*Exercise directions:* Below are the records; copy each line in which "middle" can be found.
┄┄┄┄┄┄┄┄┄┄
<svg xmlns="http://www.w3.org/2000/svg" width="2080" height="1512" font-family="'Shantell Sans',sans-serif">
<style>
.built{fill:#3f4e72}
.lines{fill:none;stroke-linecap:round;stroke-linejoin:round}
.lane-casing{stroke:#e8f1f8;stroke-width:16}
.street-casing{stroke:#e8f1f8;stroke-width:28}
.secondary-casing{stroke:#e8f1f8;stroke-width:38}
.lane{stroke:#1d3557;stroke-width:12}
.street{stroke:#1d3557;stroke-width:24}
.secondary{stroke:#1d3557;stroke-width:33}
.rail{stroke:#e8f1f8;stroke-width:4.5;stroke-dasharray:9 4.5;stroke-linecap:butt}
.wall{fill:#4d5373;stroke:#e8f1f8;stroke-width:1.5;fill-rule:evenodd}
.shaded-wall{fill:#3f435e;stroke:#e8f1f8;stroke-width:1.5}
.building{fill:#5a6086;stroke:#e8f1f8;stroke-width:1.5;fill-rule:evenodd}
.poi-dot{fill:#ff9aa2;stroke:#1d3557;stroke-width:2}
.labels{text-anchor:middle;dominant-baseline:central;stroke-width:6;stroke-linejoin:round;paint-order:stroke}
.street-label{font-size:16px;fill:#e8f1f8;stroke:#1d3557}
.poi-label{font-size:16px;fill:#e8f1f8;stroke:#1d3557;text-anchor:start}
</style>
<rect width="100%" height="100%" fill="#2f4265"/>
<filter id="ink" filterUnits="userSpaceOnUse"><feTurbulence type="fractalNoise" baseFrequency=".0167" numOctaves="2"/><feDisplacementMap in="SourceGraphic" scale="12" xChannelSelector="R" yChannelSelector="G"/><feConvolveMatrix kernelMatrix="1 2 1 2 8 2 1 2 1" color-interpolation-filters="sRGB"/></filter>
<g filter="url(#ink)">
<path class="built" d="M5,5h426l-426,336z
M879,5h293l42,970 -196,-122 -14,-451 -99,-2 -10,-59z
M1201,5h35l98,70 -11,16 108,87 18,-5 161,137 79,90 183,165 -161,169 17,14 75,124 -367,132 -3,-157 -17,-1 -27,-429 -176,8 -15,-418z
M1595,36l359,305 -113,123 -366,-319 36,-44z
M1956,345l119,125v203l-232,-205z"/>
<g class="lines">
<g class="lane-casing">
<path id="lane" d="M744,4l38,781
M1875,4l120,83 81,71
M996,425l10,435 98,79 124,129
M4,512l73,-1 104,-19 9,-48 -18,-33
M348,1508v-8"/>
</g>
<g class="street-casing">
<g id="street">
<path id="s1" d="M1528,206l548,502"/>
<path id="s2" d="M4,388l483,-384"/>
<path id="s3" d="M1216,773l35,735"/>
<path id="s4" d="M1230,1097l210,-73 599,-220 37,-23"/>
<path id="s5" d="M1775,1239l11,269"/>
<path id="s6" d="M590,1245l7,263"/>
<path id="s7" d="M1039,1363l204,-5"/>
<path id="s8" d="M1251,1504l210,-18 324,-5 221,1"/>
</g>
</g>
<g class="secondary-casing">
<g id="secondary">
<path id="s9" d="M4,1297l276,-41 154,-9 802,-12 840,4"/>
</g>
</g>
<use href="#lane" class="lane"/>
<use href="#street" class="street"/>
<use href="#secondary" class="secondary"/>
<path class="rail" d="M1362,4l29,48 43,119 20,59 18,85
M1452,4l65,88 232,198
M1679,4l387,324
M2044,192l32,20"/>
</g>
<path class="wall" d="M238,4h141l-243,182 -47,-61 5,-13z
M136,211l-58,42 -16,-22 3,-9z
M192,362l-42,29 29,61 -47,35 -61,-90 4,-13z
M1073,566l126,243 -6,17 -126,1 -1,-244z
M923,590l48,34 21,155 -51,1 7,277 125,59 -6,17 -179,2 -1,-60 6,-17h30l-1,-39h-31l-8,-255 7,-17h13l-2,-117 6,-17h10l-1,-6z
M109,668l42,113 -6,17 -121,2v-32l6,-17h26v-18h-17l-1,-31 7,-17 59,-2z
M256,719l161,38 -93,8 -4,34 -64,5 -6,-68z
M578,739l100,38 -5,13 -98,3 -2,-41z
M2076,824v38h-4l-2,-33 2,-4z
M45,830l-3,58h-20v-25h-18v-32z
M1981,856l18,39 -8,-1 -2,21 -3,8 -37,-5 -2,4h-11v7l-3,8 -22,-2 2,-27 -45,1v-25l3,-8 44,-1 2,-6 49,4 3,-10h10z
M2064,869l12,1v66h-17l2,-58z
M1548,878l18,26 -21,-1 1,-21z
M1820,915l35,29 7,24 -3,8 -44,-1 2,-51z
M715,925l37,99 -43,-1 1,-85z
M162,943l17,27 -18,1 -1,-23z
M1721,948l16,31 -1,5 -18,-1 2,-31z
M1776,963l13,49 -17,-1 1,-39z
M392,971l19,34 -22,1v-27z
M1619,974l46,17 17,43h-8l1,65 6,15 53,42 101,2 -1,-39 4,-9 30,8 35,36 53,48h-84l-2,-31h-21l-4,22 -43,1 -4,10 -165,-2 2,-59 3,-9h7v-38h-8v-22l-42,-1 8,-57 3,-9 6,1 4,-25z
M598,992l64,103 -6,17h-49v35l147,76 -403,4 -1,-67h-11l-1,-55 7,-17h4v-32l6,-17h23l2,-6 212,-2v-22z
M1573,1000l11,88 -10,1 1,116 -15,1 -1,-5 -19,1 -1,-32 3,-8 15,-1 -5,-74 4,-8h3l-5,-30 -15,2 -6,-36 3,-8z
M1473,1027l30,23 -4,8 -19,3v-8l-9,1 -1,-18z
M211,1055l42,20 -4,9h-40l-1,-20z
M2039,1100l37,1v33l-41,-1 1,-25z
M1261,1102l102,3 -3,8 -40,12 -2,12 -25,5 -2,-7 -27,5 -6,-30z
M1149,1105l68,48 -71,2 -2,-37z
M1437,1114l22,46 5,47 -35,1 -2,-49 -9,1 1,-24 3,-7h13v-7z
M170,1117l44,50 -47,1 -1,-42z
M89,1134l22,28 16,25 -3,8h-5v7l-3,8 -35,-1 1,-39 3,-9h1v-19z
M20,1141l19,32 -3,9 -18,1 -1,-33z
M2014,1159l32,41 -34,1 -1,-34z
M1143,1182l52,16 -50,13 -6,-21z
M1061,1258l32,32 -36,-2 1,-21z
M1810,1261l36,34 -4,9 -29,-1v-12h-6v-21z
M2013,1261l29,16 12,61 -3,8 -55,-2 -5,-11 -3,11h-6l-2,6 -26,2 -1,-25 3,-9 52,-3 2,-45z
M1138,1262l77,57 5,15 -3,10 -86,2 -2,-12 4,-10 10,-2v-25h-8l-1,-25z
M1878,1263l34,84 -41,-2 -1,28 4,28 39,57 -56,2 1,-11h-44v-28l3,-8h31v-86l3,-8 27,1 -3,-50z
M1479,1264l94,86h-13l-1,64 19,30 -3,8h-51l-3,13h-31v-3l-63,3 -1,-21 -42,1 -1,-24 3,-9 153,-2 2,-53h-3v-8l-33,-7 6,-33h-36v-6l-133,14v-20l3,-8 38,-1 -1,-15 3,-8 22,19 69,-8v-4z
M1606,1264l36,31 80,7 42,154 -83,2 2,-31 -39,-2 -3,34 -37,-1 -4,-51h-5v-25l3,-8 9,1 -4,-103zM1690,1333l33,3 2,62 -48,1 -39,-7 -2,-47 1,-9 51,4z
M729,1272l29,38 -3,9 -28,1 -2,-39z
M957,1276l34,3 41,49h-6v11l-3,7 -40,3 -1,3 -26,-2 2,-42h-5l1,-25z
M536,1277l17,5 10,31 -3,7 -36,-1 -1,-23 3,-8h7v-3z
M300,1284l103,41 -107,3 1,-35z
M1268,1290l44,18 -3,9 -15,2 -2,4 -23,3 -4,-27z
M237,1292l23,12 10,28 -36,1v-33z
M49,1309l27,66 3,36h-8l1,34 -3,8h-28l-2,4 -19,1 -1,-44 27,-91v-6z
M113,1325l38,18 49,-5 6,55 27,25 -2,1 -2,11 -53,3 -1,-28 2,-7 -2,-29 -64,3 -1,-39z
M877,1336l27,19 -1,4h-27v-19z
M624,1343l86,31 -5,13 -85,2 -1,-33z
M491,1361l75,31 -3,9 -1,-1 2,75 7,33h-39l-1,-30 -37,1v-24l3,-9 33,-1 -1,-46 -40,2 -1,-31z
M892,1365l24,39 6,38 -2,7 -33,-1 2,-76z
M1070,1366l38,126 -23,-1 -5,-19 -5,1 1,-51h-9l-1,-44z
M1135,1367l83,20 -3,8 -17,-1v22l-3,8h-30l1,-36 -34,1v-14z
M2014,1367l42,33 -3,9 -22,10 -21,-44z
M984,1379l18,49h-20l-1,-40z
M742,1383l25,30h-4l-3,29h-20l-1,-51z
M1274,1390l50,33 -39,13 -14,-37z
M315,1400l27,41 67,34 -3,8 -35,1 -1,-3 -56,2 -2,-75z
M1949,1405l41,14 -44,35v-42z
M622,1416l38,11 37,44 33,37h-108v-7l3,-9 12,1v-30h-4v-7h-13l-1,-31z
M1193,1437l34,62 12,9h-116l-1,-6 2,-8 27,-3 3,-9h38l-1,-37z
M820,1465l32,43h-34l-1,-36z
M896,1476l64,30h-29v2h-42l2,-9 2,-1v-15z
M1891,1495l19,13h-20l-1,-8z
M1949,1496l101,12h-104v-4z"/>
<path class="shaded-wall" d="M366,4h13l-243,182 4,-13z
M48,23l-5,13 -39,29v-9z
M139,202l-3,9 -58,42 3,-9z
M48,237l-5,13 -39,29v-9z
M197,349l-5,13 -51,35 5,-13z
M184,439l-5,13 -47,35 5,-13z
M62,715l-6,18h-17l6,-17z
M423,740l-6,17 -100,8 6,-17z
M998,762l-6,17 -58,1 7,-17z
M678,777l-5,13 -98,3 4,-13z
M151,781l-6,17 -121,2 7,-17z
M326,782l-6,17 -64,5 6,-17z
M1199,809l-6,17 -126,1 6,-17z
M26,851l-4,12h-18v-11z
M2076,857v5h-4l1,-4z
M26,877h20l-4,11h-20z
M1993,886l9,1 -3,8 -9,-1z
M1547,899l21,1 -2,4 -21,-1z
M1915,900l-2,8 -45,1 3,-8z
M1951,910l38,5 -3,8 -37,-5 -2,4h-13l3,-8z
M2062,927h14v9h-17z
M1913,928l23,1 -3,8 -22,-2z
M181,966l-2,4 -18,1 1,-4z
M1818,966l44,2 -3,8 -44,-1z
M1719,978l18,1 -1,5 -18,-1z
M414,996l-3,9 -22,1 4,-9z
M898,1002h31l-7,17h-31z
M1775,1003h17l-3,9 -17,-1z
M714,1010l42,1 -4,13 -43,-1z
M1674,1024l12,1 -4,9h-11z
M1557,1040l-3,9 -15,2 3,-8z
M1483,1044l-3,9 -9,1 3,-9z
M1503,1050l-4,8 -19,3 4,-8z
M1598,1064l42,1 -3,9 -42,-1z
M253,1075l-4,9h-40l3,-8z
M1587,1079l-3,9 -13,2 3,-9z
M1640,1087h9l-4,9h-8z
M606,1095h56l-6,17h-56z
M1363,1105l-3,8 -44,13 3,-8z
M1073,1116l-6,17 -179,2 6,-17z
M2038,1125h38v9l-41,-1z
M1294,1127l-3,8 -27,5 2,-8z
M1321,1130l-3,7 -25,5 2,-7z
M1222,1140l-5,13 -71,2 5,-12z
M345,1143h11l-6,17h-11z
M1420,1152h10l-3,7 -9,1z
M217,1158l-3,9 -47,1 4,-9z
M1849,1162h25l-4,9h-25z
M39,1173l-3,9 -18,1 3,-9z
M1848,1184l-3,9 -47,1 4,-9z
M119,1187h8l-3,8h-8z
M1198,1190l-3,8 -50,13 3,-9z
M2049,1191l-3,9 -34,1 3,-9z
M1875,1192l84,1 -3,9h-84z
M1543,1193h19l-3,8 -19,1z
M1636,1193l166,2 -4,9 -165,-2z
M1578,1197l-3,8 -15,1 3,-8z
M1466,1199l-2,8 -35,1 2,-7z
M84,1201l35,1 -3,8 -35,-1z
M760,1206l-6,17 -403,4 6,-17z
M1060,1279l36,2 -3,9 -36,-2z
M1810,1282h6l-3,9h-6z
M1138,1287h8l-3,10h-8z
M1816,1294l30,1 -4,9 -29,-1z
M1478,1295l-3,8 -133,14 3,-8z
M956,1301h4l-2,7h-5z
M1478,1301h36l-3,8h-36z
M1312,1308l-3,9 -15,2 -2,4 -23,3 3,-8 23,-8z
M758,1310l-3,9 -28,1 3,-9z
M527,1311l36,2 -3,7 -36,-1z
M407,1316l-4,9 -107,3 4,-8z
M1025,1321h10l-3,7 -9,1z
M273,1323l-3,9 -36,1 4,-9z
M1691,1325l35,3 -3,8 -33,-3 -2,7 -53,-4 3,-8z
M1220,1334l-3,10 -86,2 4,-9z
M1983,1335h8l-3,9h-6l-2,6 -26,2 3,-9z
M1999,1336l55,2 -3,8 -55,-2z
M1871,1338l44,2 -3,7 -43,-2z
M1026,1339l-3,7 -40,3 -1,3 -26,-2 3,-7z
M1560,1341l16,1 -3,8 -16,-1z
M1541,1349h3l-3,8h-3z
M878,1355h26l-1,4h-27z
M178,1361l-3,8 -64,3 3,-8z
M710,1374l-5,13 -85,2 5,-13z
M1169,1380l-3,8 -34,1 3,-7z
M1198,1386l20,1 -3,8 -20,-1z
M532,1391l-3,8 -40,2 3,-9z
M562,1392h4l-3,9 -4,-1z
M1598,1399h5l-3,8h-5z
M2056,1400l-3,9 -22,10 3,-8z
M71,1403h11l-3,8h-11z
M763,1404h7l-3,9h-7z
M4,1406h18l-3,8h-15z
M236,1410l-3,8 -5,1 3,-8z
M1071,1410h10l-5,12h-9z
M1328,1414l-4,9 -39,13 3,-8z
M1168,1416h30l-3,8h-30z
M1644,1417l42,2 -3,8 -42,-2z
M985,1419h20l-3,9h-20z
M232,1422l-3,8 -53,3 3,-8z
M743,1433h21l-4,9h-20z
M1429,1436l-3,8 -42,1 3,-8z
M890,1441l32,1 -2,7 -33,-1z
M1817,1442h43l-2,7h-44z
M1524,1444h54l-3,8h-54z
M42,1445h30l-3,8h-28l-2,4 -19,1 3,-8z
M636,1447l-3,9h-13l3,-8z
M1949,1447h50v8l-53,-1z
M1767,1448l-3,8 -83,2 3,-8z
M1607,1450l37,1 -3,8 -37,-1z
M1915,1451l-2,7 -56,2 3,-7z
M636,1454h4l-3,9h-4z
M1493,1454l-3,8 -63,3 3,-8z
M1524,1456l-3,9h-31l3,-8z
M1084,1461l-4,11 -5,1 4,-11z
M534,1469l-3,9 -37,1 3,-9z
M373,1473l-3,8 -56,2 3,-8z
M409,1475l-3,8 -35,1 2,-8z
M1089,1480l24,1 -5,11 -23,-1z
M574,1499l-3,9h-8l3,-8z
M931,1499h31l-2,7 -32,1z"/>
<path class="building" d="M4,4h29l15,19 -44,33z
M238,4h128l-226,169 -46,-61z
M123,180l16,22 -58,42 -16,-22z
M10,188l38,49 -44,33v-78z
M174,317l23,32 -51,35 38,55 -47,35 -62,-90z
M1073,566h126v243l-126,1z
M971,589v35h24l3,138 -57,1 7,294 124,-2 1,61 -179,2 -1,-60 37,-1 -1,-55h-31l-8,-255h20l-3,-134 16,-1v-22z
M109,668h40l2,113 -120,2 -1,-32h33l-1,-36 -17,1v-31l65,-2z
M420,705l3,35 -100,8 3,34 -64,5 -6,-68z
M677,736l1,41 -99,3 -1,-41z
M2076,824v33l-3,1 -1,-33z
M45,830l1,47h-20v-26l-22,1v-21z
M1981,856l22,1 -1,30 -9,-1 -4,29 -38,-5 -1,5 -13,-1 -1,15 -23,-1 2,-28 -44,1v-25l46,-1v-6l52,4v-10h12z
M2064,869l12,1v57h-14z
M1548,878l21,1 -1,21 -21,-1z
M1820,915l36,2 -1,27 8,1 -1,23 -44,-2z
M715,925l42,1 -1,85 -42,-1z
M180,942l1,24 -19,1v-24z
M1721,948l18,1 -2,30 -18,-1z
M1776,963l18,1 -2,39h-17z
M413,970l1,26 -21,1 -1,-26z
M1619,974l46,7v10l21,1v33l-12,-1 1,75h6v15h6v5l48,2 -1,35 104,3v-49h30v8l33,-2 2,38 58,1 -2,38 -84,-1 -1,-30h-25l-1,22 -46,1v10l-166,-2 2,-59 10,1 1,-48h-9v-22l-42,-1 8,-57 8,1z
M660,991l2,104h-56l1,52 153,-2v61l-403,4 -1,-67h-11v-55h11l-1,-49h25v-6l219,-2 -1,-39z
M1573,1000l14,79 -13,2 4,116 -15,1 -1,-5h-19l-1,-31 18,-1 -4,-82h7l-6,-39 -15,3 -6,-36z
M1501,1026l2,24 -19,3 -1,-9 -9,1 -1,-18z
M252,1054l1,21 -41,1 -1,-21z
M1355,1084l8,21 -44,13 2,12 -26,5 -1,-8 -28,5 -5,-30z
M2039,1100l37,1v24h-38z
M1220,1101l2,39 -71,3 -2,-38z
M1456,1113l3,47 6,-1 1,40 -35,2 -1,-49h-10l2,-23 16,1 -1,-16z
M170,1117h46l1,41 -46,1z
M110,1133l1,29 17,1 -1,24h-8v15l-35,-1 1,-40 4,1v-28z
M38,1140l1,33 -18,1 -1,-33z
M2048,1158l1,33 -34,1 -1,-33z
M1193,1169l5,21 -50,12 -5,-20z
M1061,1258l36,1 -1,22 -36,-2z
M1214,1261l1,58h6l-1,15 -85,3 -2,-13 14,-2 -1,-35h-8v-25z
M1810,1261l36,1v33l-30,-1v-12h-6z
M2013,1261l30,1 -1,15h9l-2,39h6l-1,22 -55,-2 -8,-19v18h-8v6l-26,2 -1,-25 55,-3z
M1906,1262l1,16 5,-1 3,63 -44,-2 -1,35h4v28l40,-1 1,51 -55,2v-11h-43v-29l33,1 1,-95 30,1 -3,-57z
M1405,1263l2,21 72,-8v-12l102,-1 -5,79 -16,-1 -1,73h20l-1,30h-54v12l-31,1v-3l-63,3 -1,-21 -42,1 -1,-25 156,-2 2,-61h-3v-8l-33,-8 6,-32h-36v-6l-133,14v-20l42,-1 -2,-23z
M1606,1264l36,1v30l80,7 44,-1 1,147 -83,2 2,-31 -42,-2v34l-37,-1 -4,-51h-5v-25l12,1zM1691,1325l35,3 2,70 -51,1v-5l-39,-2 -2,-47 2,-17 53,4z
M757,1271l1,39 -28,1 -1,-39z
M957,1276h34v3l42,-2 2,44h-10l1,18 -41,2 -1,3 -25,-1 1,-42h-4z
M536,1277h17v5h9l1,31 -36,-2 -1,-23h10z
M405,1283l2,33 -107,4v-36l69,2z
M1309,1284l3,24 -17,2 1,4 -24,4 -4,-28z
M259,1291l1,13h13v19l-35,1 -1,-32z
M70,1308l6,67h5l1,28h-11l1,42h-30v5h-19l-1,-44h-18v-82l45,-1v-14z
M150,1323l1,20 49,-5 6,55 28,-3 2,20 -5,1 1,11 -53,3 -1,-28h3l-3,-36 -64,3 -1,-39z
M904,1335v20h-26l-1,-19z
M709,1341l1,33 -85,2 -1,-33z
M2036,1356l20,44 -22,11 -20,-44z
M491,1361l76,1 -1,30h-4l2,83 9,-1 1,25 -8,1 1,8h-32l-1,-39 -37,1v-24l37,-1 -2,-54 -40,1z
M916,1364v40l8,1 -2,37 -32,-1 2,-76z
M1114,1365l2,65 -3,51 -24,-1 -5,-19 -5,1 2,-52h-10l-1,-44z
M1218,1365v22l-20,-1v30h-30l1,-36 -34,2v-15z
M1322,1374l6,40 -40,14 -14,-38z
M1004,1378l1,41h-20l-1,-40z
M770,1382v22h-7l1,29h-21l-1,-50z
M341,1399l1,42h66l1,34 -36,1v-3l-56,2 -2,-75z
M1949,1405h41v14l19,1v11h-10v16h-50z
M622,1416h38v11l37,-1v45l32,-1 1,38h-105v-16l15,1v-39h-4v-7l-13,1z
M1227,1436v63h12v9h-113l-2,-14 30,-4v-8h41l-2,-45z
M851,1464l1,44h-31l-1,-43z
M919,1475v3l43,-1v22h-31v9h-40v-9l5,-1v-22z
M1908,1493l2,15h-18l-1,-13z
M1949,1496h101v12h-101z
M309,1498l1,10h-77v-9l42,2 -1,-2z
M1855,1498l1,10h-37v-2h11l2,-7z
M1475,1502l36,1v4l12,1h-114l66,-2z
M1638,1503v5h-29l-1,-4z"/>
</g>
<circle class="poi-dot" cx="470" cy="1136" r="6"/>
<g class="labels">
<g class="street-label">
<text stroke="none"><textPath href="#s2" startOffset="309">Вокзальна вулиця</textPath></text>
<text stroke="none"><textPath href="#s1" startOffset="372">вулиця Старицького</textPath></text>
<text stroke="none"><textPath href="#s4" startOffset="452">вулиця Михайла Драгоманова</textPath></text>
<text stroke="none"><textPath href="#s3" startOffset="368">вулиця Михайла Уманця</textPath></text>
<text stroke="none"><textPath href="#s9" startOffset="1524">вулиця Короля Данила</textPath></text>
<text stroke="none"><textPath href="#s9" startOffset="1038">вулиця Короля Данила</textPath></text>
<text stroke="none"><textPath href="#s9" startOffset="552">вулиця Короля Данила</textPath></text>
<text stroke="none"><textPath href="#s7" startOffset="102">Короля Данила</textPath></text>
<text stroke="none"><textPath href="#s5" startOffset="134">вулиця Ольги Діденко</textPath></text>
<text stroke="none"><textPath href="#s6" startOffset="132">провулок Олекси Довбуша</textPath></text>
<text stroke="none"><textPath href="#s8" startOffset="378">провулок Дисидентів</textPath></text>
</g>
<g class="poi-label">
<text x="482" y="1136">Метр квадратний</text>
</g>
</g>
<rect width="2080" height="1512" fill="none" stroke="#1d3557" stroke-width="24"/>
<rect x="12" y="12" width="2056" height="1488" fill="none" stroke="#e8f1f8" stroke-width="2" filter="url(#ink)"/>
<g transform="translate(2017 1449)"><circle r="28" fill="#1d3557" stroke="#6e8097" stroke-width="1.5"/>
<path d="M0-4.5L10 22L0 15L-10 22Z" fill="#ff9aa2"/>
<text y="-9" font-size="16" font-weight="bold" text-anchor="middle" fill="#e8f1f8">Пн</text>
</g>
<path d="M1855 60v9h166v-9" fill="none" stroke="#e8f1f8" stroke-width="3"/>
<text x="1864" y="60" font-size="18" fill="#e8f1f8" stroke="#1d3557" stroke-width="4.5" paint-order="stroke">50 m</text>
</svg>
┄┄┄┄┄┄┄┄┄┄
*Written answer:*
.labels{text-anchor:middle;dominant-baseline:central;stroke-width:6;stroke-linejoin:round;paint-order:stroke}
<text y="-9" font-size="16" font-weight="bold" text-anchor="middle" fill="#e8f1f8">Пн</text>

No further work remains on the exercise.